[Page-level text extractions]
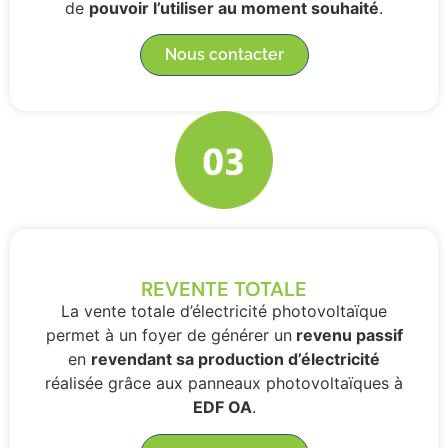
de
pouvoir l’utiliser au moment souhaité
.
Nous contacter
REVENTE TOTALE
La vente totale d’électricité photovoltaïque
permet à un foyer de générer un
revenu passif
en
revendant sa production d’électricité
réalisée grâce aux panneaux photovoltaïques à
EDF OA
.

__WHAT IS BEING ASKED__.
Every record above must be copied exactly, and no picture may appear in the copy.

__OUTPUT OF THE TASK__.
de
pouvoir l’utiliser au moment souhaité
.
Nous contacter
REVENTE TOTALE
La vente totale d’électricité photovoltaïque
permet à un foyer de générer un
revenu passif
en
revendant sa production d’électricité
réalisée grâce aux panneaux photovoltaïques à
EDF OA
.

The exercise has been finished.